Quedar a cargo es una responsabilidad que puede ser pesada. Ya no tenemos a quién acudir, a quién preguntar, comenzamos a ser el recurso terminal. Quizá ese es el peso que hace que algunos se doblen y lleguen a viejos encogidos, débiles. A otros les toca enfrentar en la edad mediana un entorno tal vez más difícil del que hubieran previsto cuando jóvenes, que puede tener que ver con inmigrar a un país extraño para preservar la seguridad de su familia, el sueño de una vida feliz.
Al papá de Arturo le tocó tomar esas decisiones difíciles. Como médico de Allende –una de las últimas personas que lo vio con vida–, Jirón se refugió en Caracas con su familia, como otros tantos que llegaron en los setenta y ochenta, que venían huyendo de las dictaduras, de la persecución política, buscando protección en mi país generoso. Así fue que estudiamos con el chileno y con el uruguayo, con el colombiano y con el gallego, y nos hicimos amigos para toda la vida. Porque increíblemente, esos amigos de la adolescencia se hacen con los años cada vez más cercanos. Somos amigos más allá del bien y del mal, porque fuimos amigos desde la inocencia, cuando la vida era solo un sueño que se abría hacia delante, cuando veíamos todo desde la esperanza, desde la alegría.
De esa época quedan recuerdos que nos toca recoger y guardar delicadamente, porque son como luciérnagas que nos alumbrarán en noches de angustia o de tristeza. Nos recordarán que la vida es bonita cuando se nos olvide la esperanza, nos ayudarán a contarle a los nietos, o a los sobrinos, que alguna vez fuimos traviesos, que nos escapamos a ver películas pornográficas o a fumar escondidos detrás de un escaparate, como si el humo no lo pudieran ver los adultos. Que nos fuimos con un novio al cine a ver La Cenicienta en el asiento de atrás, que nos jubilamos del liceo a tomar cerveza a las once de la mañana, fumando y con tres toneladas de rímel en los ojos, como si las pestañas taparan la cara de niña, la sonrisa ilusionada jugando a ser adulta.
Recordaremos las veces que nos fuimos en cola a ser la barra de nuestro equipo de volleyball, donde jugaban el chileno y el uruguayo, el colombiano y el gallego, todos venezolanos, pues nos entremezclábamos sin importar si éramos de clase media o más media, de izquierda o de derecha, negritos o de ojos azules, hijos de fulano o del don nadie. Antes no importaba nada de eso.

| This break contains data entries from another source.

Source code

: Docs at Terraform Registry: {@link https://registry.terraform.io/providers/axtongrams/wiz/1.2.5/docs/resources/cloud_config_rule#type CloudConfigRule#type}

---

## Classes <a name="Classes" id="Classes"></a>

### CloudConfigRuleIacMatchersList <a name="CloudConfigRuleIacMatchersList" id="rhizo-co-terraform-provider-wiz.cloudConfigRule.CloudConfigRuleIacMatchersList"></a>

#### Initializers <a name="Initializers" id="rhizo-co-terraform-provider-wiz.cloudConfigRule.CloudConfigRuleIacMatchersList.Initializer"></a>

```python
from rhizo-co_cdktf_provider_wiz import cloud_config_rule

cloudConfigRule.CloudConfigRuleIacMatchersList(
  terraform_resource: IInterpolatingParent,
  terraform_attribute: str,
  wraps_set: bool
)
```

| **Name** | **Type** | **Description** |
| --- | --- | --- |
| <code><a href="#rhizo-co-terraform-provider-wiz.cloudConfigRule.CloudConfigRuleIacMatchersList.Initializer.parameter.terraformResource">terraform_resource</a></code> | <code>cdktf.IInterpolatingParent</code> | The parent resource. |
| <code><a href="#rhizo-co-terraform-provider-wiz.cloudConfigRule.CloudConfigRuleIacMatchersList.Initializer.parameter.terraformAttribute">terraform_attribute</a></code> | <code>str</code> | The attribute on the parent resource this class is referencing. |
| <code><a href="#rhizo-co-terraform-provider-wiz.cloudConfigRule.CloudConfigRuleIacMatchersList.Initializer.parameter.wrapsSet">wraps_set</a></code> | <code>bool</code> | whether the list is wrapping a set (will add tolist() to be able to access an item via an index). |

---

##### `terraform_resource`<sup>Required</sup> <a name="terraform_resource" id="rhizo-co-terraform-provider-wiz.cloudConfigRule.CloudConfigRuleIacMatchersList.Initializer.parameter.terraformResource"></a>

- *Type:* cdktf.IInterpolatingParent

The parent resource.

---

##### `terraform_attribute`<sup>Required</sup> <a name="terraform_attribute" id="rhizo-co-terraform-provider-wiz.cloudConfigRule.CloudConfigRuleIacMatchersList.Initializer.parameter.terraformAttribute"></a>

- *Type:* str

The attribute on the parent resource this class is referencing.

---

Quedamos a cargo de contar lo que fue, y qué de eso que se nos fue nos puede servir, porque, sabios como somos, entendemos que no todo lo pasado fue bueno, no todo funcionaba. Pero hay cosas que fuimos que sería lamentable que se perdieran completamente, pues son cosas que nos definían y que se han ido borrando, y si se llegaran a disolver completamente nos desdibujaríamos como país, como sociedad, como venezolanidad.
A cada quien nos tocará escoger qué nos gustaba de antes y tratar de que perdure, tratar de ponerlo a flote, a salvo, guardarlo en una arca de Noé de la memoria, en algún baúl que lo retenga, o soltarlo para que vuele y consiga alguna tierra prometida. Nos tocará quizá envolver nuestros recuerdos y llegar como extranjeros a un país distante, como llegaron uruguayos y chilenos, y saber que, aunque lejos allí perduraremos, allí podremos seguir viviendo y aprendiendo cosas nuevas, con nuestra ética, con nuestros recuerdos, con la esperanza de que ese futuro sea mejor, aunque diferente.
Este intercambio de personas, de familias y costumbres, me ha dado grandes amigos, amigos de toda la vida, amigos que uno sabe que están ahí a pesar del tiempo y de la distancia, y que nos abrazamos cada vez que necesitamos esa cercanía, así sea un abrazo como este, Arturo, un abrazo de palabras.